Start of DATA PROVIDED

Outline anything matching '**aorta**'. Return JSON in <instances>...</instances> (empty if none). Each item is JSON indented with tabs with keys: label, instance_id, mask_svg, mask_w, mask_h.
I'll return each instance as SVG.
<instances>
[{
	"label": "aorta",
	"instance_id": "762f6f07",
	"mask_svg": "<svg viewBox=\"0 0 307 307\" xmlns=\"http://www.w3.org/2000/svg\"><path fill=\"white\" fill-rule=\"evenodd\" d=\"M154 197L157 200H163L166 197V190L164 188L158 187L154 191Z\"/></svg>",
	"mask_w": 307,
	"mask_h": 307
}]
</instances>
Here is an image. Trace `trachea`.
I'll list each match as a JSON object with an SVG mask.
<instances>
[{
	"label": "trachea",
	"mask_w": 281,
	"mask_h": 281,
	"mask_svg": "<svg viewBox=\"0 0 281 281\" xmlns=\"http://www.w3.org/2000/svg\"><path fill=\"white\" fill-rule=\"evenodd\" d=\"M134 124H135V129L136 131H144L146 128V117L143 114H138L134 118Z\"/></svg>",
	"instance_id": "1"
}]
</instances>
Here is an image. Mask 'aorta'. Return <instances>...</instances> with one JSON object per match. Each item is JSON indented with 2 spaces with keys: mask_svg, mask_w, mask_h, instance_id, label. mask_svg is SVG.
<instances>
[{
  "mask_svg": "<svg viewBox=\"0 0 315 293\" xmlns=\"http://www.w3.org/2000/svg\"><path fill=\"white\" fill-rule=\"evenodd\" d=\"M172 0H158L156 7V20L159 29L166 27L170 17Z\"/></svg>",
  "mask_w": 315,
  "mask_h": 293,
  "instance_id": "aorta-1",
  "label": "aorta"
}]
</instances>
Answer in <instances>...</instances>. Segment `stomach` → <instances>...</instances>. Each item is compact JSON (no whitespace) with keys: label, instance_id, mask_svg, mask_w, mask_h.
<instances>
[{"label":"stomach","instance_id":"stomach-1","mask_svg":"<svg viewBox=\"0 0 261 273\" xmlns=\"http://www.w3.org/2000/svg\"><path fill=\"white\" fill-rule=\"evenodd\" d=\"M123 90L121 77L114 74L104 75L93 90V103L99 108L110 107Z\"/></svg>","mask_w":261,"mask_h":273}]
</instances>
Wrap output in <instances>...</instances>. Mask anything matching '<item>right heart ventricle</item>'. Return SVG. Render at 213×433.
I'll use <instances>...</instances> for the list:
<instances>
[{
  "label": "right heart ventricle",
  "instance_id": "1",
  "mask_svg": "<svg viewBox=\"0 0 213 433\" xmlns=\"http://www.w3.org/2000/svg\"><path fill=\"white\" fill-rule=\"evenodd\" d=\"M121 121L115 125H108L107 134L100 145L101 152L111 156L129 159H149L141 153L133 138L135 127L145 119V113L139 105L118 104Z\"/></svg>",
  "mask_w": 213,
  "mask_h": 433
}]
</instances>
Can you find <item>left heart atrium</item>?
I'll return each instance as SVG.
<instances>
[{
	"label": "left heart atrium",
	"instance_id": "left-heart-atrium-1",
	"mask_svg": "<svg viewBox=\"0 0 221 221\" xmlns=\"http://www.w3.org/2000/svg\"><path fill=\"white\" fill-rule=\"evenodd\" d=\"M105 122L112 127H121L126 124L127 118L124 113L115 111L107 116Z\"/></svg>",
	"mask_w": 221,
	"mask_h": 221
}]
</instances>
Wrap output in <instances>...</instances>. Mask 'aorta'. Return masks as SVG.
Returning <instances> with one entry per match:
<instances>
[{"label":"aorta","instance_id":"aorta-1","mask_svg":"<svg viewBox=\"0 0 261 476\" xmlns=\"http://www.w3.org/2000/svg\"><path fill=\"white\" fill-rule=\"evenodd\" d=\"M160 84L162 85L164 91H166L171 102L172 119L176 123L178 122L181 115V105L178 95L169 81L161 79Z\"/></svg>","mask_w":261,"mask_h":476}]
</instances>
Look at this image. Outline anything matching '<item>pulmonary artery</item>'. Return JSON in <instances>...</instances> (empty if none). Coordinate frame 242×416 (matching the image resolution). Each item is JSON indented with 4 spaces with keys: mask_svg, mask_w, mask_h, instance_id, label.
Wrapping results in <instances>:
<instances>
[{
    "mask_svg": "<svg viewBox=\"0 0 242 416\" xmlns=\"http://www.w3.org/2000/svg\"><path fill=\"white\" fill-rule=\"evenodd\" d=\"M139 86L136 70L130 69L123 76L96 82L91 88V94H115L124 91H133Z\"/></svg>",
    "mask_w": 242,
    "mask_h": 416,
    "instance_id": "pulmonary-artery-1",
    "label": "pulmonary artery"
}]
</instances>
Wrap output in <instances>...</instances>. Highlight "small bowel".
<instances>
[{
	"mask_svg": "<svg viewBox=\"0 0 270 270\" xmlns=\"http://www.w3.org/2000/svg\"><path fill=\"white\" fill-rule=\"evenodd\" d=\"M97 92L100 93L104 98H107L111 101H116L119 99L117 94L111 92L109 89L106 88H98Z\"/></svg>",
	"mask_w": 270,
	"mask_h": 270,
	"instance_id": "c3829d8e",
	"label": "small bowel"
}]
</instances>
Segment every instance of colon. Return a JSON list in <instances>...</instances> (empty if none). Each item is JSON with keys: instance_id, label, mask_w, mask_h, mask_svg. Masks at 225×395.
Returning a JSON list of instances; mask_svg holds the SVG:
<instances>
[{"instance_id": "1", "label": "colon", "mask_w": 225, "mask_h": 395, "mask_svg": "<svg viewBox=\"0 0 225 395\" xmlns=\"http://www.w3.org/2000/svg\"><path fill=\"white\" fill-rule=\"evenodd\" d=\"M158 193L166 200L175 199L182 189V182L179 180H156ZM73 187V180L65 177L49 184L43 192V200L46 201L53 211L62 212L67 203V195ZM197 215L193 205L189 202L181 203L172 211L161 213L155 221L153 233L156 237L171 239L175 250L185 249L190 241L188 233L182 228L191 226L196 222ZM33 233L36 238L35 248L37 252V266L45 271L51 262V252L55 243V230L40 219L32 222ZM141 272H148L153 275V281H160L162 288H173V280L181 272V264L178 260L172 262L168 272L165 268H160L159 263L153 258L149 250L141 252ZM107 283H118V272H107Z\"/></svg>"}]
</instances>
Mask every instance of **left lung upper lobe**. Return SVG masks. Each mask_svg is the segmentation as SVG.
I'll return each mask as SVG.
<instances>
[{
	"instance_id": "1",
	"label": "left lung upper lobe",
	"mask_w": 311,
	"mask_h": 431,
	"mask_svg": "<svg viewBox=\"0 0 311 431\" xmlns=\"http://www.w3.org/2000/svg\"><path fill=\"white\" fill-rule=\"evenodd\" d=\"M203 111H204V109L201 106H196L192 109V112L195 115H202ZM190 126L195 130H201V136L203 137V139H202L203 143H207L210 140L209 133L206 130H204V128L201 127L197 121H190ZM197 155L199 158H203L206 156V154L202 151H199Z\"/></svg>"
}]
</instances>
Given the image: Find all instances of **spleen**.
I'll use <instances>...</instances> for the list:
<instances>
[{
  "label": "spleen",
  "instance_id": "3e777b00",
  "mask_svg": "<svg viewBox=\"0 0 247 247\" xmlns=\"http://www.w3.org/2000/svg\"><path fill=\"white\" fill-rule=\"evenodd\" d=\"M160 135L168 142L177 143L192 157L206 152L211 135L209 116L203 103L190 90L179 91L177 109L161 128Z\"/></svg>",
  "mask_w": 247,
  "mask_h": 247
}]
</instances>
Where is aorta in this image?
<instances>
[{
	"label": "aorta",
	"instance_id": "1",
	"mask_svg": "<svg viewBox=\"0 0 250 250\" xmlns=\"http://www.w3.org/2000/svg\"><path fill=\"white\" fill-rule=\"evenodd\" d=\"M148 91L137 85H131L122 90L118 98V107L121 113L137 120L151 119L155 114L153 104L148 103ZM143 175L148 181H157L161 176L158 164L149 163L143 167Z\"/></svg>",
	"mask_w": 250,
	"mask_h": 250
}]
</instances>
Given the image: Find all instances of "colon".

End of DATA PROVIDED

• TASK TO CARRY OUT
List every line of the data above that contains the string "right".

• TASK SOLUTION
Wrap output in <instances>...</instances>. Mask anything matching '<item>right heart ventricle</item>'. Return SVG. Render at 213×433.
  "label": "right heart ventricle",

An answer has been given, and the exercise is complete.